Und dazu zähle ich: die im Evangelium grundgelegte Idee, dass Staat und Gottesherrschaft strikt zweierlei sind.
Deshalb die freie Kraft zur Kritik am Staat, ohne einen Gegenstaat nötig zu haben; deshalb die Idee der Würde jedes Menschen, weil Christus für ihn starb und ihm das vollendete Leben schon verbürgt; daher die Kraft der Vergebung und der Barmherzigkeit, weil die Macht des Auferstandenen aus Liebe und Stellvertretung für alle kommt und keine Rache kennt; daher die Idee des Sozialen, die als praktizierte Nächstenliebe Kraft aus dem Glauben selber bezieht; deshalb die Zurückdrängung der Gewalt in ein Gewaltmonopol des Staates, das allein der Sicherheit und der Verteidigung der Schwächeren und des Rechtes dienen darf, niemals aber der Sicherung und der Durchsetzung des Gottesglaubens; und schließlich: die Herausbildung des Säkularen und demzufolge einer liberalen Kultur und Kunst und darin alle Ansätze zur Aufklärung, die schon in der Heiligen Schrift selbst beginnen. Sie lassen uns Verstand und Glauben als gleich starke und unauslöschliche Kräfte des Menschen begreifen, und sie müssen nicht in Konflikt oder Unterordnung zueinander gestellt werden, sondern erst in ihrem Zusammenklang bringen sie das Humanum ganz hervor.
Wegen all dem braucht Europa keine eigene Ideologie, um sich selbst zu begründen oder sich gewaltsam durchzusetzen.

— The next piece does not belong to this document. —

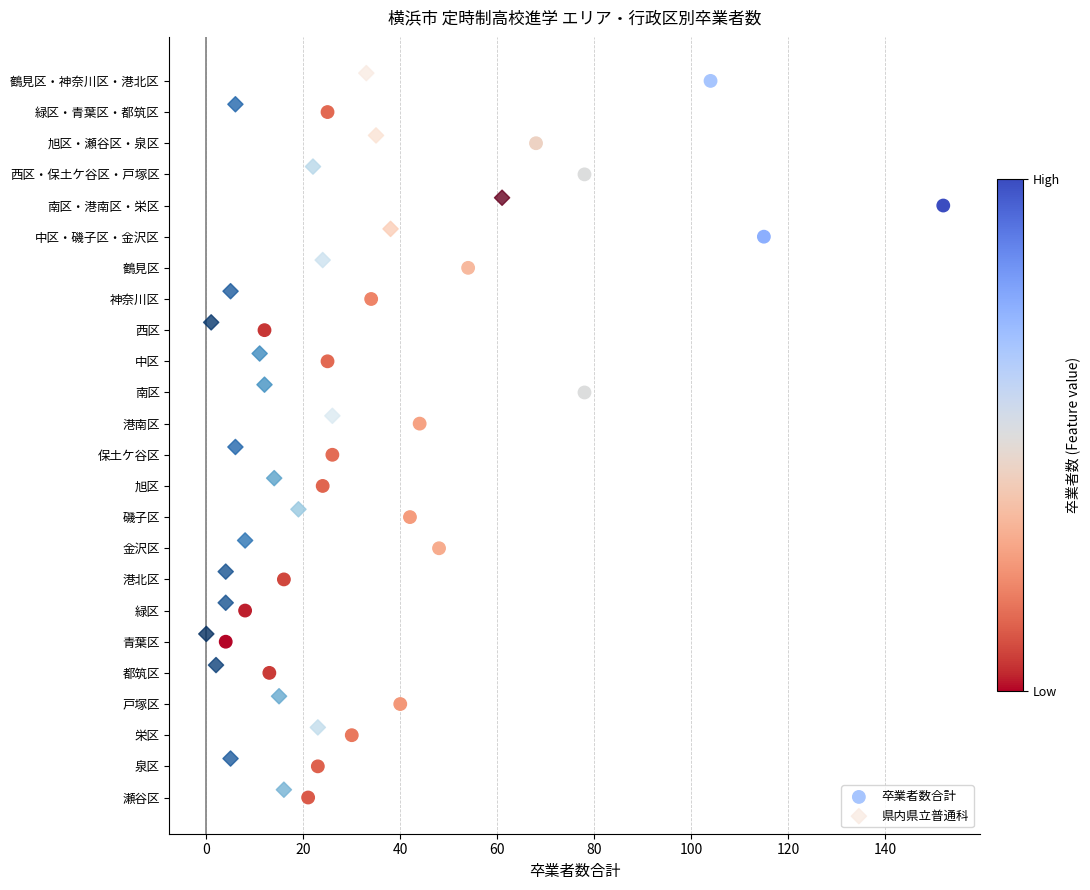

Which series contains the highest Y value?

卒業者数合計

Europa ist kein neues Imperium!
Europa hat aus all dem die Kraft, die verheerenden Ideen einer Romantisierung des Staates, einer ideologischen Aufheizung des Nationalstaates oder der Idealisierung eines Gottesstaates zurückzuweisen. All das braucht Europa nicht, duldet Europa nicht!

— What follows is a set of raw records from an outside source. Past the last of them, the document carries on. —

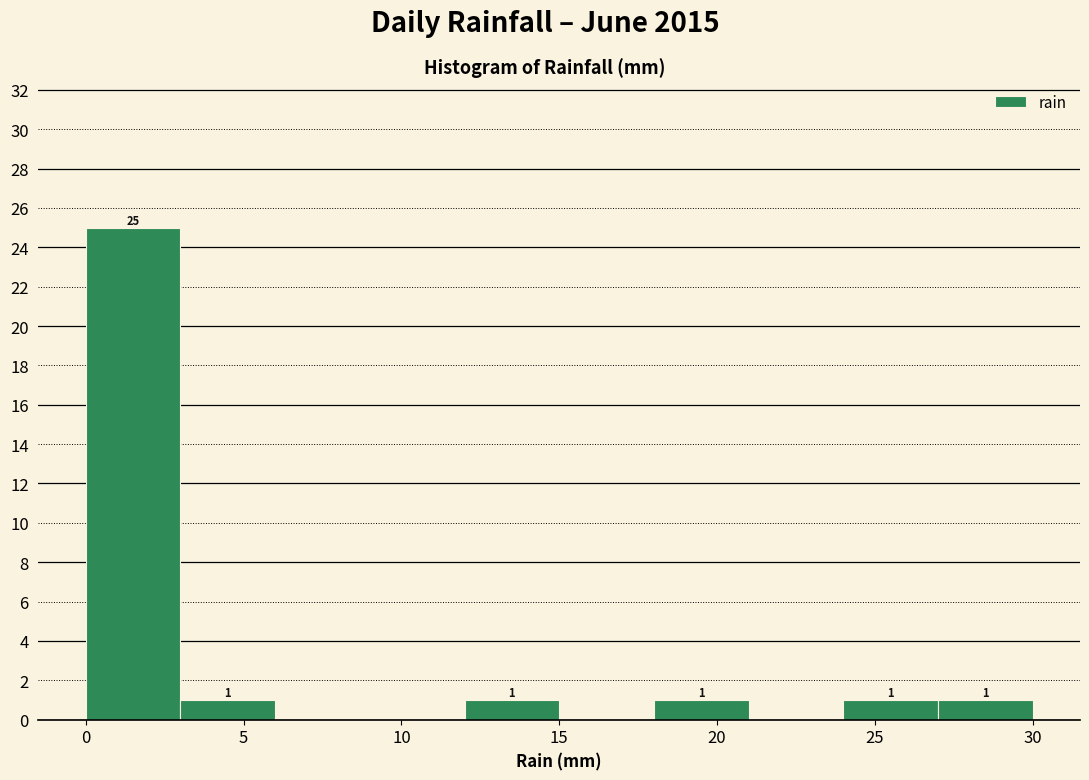

Which range on the x-axis has the tallest bar?

0 to 3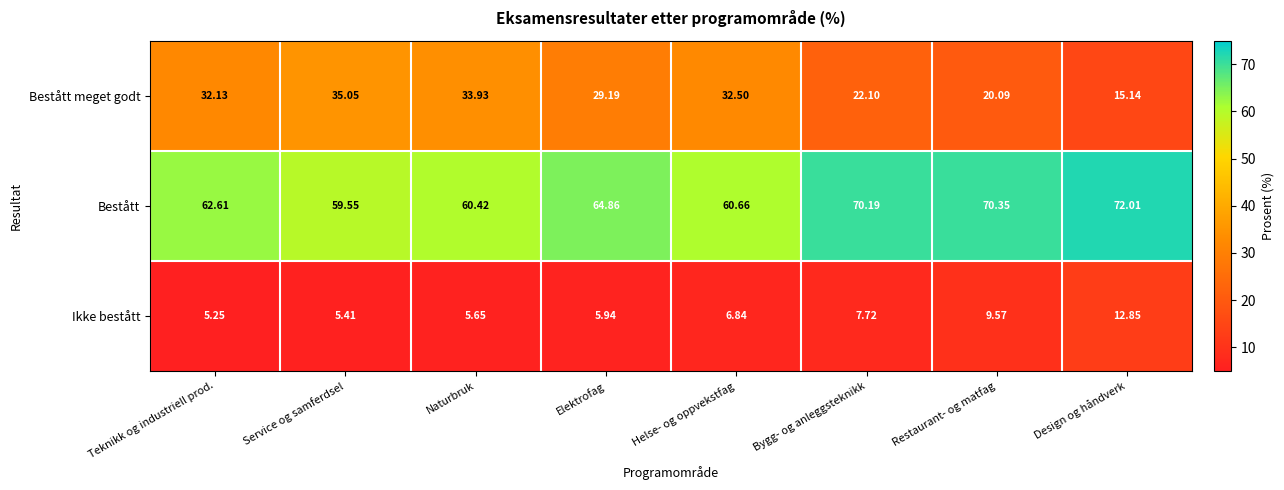

Where is Bestått nearest to the value 65?

Elektrofag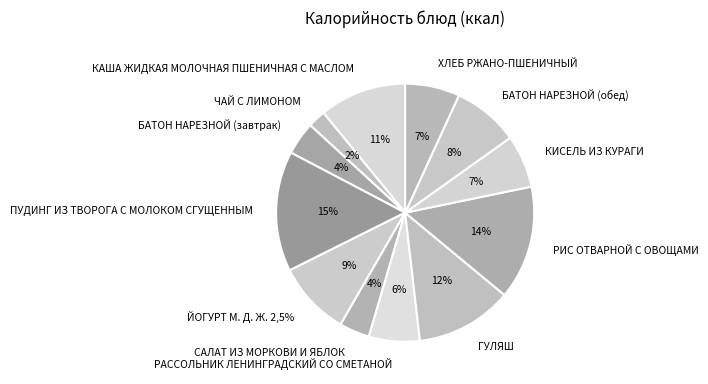

What is the total percentage of САЛАТ ИЗ МОРКОВИ И ЯБЛОК and ЧАЙ С ЛИМОНОМ?

6.0%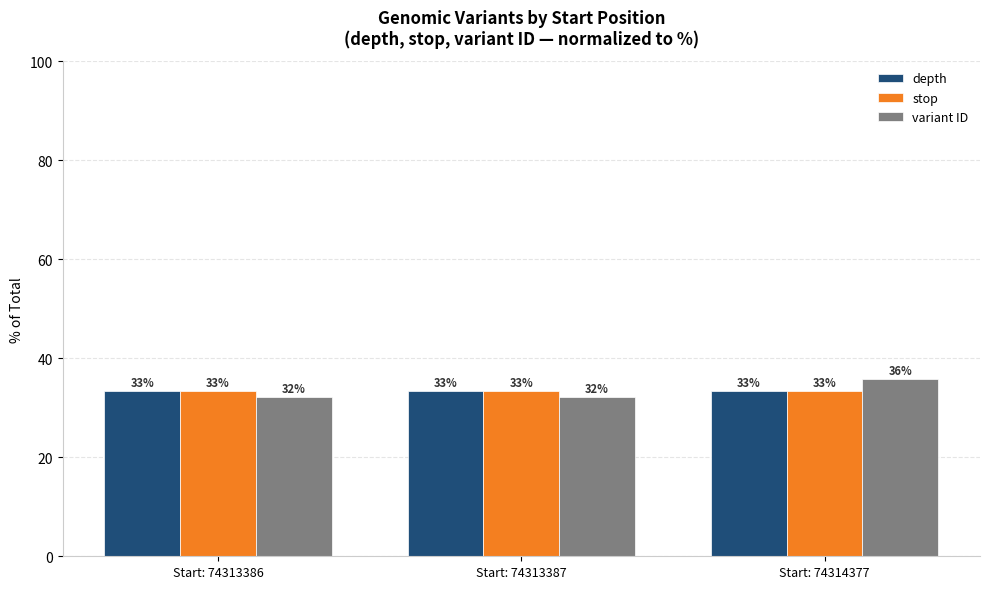

What is the sum of the stop values at Start: 74314377 and Start: 74313387?

66.7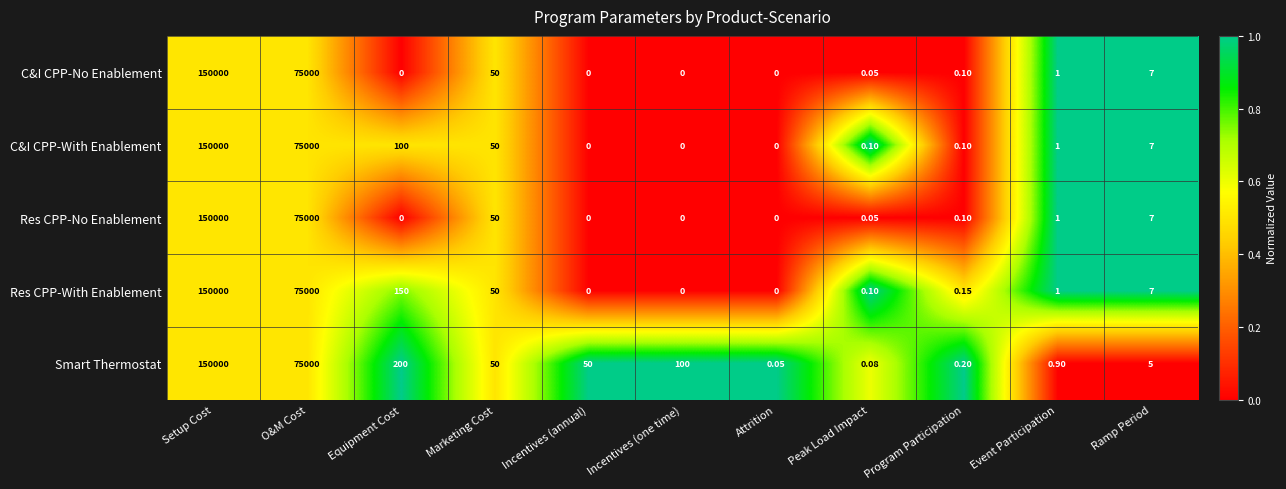

Between Incentives (annual) and Ramp Period, which series saw the biggest shift?

Smart Thermostat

Die Sehnsucht des Menschen nach Gewissheit aber, nach Sicherheit, ja nach Vollkommenheit wird mit dem Glaubensinhalt des heutigen Festtages zutiefst beantwortet: Christus, der im Himmel und alle Tage bei uns ist bis zum Ende der Welt, verbürgt uns die Vollendung.

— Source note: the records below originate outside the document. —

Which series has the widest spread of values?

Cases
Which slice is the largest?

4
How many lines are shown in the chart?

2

Das hat die Kraft, die Glaubenden zu erlösen vom eigenen Streben nach Perfekion in dieser Welt und darum auch von der Gefahr, den Staat zu überhöhen.
Europa kann und will heute säkular sein und eine solche Kultur pflegen und allen anbieten, die darin leben wollen.
Alle Glaubensinhalte aber, die diese säkulare Kultur bekämpfen und zerstören wollen, muss Europa zurückweisen, das verlangt das sechste Prinzip von Prof. Ash.
Europa braucht aber dazu heute mehr als nur das Narrativ der Vergangenheit: seine Gründungsgeschichte nach den Verwüstungen des Zweiten Weltkrieges und den nationalsozialistischen Verbrechen unseres Landes an unzähligen Menschen.
Europa muss immer wieder dazu kommen, die Idee seiner Liberalität und Säkularität als eigenen Glaubensinhalt zu begreifen, wertzuschätzen und zu verinnerlichen, weil er hervorgeht aus dem Evangelium von dem, der in den Himmel aufgenommen ist.
Darum bin ich überzeugt, dass die Idee der neuen Evangelisierung Europas auch seinem eigenem Selbstverständnis dient und es befördert als Raum des Säkularen, der Meinungsfreiheit, der Redefreiheit, der Gewaltenteilung und der religiösen Neutralität des Staates.
Denn alle diese Errungenschaften Europas stehen eben nicht im Gegensatz zu dem, der sagt: „Mir ist alle Macht gegeben im Himmel und auf der Erde. Darum geht zu allen Völkern und macht alle Menschen zu meinen Jüngern“. Amen.